DIRECTIONS:
Write out each record a second time, exactly.
§ §
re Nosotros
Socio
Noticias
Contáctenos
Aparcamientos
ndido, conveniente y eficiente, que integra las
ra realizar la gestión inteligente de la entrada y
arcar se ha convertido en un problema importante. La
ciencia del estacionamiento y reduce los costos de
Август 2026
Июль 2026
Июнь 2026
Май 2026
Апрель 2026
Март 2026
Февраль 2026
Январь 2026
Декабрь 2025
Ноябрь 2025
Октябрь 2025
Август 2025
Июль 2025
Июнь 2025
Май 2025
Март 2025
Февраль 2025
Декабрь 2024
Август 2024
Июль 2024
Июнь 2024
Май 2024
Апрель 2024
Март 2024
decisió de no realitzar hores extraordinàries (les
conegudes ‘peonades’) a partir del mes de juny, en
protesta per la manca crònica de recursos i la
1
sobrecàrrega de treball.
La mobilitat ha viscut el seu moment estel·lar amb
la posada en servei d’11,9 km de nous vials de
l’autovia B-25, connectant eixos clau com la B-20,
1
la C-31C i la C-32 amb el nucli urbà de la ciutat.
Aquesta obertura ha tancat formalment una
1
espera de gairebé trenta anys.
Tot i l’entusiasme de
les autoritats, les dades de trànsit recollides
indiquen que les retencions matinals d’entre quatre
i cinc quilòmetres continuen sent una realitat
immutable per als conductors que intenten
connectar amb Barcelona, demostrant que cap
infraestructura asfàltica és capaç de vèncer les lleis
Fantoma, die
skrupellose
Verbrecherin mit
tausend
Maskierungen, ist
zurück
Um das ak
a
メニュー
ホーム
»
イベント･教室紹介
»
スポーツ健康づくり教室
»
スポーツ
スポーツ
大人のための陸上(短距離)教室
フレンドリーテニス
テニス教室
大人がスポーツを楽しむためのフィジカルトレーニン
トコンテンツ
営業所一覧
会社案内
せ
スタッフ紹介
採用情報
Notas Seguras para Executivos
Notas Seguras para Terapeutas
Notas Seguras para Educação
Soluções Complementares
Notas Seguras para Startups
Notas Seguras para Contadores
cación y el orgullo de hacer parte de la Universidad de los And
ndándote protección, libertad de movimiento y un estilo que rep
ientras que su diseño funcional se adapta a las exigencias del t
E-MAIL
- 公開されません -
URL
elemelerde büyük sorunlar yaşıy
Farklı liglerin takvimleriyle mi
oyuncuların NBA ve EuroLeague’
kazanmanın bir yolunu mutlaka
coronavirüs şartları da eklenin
§ §
REPLY TO THE EXERCISE:
re Nosotros
Socio
Noticias
Contáctenos
Aparcamientos
ndido, conveniente y eficiente, que integra las
ra realizar la gestión inteligente de la entrada y
arcar se ha convertido en un problema importante. La
ciencia del estacionamiento y reduce los costos de
Август 2026
Июль 2026
Июнь 2026
Май 2026
Апрель 2026
Март 2026
Февраль 2026
Январь 2026
Декабрь 2025
Ноябрь 2025
Октябрь 2025
Август 2025
Июль 2025
Июнь 2025
Май 2025
Март 2025
Февраль 2025
Декабрь 2024
Август 2024
Июль 2024
Июнь 2024
Май 2024
Апрель 2024
Март 2024
decisió de no realitzar hores extraordinàries (les
conegudes ‘peonades’) a partir del mes de juny, en
protesta per la manca crònica de recursos i la
1
sobrecàrrega de treball.
La mobilitat ha viscut el seu moment estel·lar amb
la posada en servei d’11,9 km de nous vials de
l’autovia B-25, connectant eixos clau com la B-20,
1
la C-31C i la C-32 amb el nucli urbà de la ciutat.
Aquesta obertura ha tancat formalment una
1
espera de gairebé trenta anys.
Tot i l’entusiasme de
les autoritats, les dades de trànsit recollides
indiquen que les retencions matinals d’entre quatre
i cinc quilòmetres continuen sent una realitat
immutable per als conductors que intenten
connectar amb Barcelona, demostrant que cap
infraestructura asfàltica és capaç de vèncer les lleis
Fantoma, die
skrupellose
Verbrecherin mit
tausend
Maskierungen, ist
zurück
Um das ak
a
メニュー
ホーム
»
イベント･教室紹介
»
スポーツ健康づくり教室
»
スポーツ
スポーツ
大人のための陸上(短距離)教室
フレンドリーテニス
テニス教室
大人がスポーツを楽しむためのフィジカルトレーニン
トコンテンツ
営業所一覧
会社案内
せ
スタッフ紹介
採用情報
Notas Seguras para Executivos
Notas Seguras para Terapeutas
Notas Seguras para Educação
Soluções Complementares
Notas Seguras para Startups
Notas Seguras para Contadores
cación y el orgullo de hacer parte de la Universidad de los And
ndándote protección, libertad de movimiento y un estilo que rep
ientras que su diseño funcional se adapta a las exigencias del t
E-MAIL
- 公開されません -
URL
elemelerde büyük sorunlar yaşıy
Farklı liglerin takvimleriyle mi
oyuncuların NBA ve EuroLeague’
kazanmanın bir yolunu mutlaka
coronavirüs şartları da eklenin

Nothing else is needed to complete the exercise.